Warner Bros. (under the Warner Home Video label) has released all nine seasons of The F.B.I. on DVD in region 1 via their Warner Archive Collection. These are Manufacture-on-Demand (MOD) releases and are available through Warner's online store and Amazon.com. The ninth and final season was released on September 23, 2014.

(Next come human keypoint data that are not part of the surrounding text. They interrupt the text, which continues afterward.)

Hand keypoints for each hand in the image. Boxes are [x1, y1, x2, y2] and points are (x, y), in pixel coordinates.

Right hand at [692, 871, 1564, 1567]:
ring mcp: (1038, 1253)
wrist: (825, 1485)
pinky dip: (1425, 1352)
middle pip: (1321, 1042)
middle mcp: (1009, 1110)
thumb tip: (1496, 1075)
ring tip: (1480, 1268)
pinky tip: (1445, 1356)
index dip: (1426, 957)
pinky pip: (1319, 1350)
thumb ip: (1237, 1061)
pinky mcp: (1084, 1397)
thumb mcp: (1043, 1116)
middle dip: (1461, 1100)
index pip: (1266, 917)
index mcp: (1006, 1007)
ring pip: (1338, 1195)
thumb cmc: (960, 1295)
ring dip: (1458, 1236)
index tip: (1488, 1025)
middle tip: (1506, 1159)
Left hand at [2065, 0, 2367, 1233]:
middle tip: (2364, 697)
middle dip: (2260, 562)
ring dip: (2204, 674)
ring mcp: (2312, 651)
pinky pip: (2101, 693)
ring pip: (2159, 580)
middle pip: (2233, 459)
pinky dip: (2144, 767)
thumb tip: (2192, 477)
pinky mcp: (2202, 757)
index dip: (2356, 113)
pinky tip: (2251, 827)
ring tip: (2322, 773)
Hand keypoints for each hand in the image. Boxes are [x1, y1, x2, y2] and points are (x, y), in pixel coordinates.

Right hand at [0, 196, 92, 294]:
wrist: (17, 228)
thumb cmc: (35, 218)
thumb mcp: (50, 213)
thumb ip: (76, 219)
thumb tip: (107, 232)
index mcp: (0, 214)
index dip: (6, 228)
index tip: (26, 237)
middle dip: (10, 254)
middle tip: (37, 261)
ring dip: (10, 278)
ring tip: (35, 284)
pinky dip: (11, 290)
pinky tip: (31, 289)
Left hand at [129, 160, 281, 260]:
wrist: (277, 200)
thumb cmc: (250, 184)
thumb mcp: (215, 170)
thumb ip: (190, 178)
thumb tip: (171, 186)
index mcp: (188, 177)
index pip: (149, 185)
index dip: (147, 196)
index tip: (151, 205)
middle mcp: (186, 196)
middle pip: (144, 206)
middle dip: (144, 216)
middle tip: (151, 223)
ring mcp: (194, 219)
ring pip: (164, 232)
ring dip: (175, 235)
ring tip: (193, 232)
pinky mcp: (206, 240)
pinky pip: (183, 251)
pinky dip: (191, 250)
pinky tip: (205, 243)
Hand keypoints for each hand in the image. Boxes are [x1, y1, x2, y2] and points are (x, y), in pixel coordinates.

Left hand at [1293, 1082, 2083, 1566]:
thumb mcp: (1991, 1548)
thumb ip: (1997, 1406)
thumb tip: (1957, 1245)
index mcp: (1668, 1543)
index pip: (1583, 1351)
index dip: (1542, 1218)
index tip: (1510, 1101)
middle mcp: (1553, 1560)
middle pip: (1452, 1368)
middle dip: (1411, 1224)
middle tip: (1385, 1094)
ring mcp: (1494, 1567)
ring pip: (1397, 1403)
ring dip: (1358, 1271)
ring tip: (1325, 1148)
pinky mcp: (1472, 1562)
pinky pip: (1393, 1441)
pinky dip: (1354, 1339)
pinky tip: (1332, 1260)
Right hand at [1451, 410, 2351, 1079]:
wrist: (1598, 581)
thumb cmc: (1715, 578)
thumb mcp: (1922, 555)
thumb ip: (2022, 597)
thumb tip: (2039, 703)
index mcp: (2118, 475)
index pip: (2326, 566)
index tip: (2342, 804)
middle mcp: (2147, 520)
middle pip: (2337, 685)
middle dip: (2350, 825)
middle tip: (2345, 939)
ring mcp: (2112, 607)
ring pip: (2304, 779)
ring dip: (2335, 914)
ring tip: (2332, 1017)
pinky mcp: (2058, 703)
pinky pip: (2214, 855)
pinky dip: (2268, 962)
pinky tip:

| DVD name | Ep # | Release date |
|---|---|---|
| The First Season, Part 1 | 16 | May 24, 2011 |
| The First Season, Part 2 | 16 | August 2, 2011 |
| The Second Season, Part 1 | 16 | February 14, 2012 |
| The Second Season, Part 2 | 13 | February 14, 2012 |
| The Third Season, Part 1 | 16 | September 11, 2012 |
| The Third Season, Part 2 | 11 | September 11, 2012 |
| The Fourth Season, Part 1 | 13 | February 26, 2013 |
| The Fourth Season, Part 2 | 13 | February 26, 2013 |
| The Fifth Season, Part 1 | 13 | June 4, 2013 |
| The Fifth Season, Part 2 | 13 | June 4, 2013 |
| The Sixth Season | 26 | October 15, 2013 |
| The Seventh Season | 26 | February 25, 2014 |
| The Eighth Season | 26 | June 10, 2014 |
| The Ninth Season | 23 | September 23, 2014 |

In December 2023, Warner Bros. Discovery, via Warner Bros, Television Studios (current rights owner of the series) launched a free ad-supported streaming television (FAST) channel dedicated to the series and made all nine seasons of the series available for streaming online on Tubi.

==Similar series==
- An updated and revamped version of the series, Today's FBI, executive produced by David Gerber for Columbia Pictures Television, aired on ABC from October 1981 through April 1982 in the same Sunday 8 p.m. time slot as its predecessor.
- A remake of the original series, produced by Ron Howard's Imagine Entertainment for Fox, was set for air in Fall 2008, but it didn't materialise.
- In September 2018, a similar series, titled FBI, debuted on CBS; this series was co-created by Dick Wolf and Craig Turk for Universal Television. Unlike The F.B.I. and Today's FBI, however, the cases presented are largely fictional. Would be followed by two spinoffs: FBI: Most Wanted and FBI: International.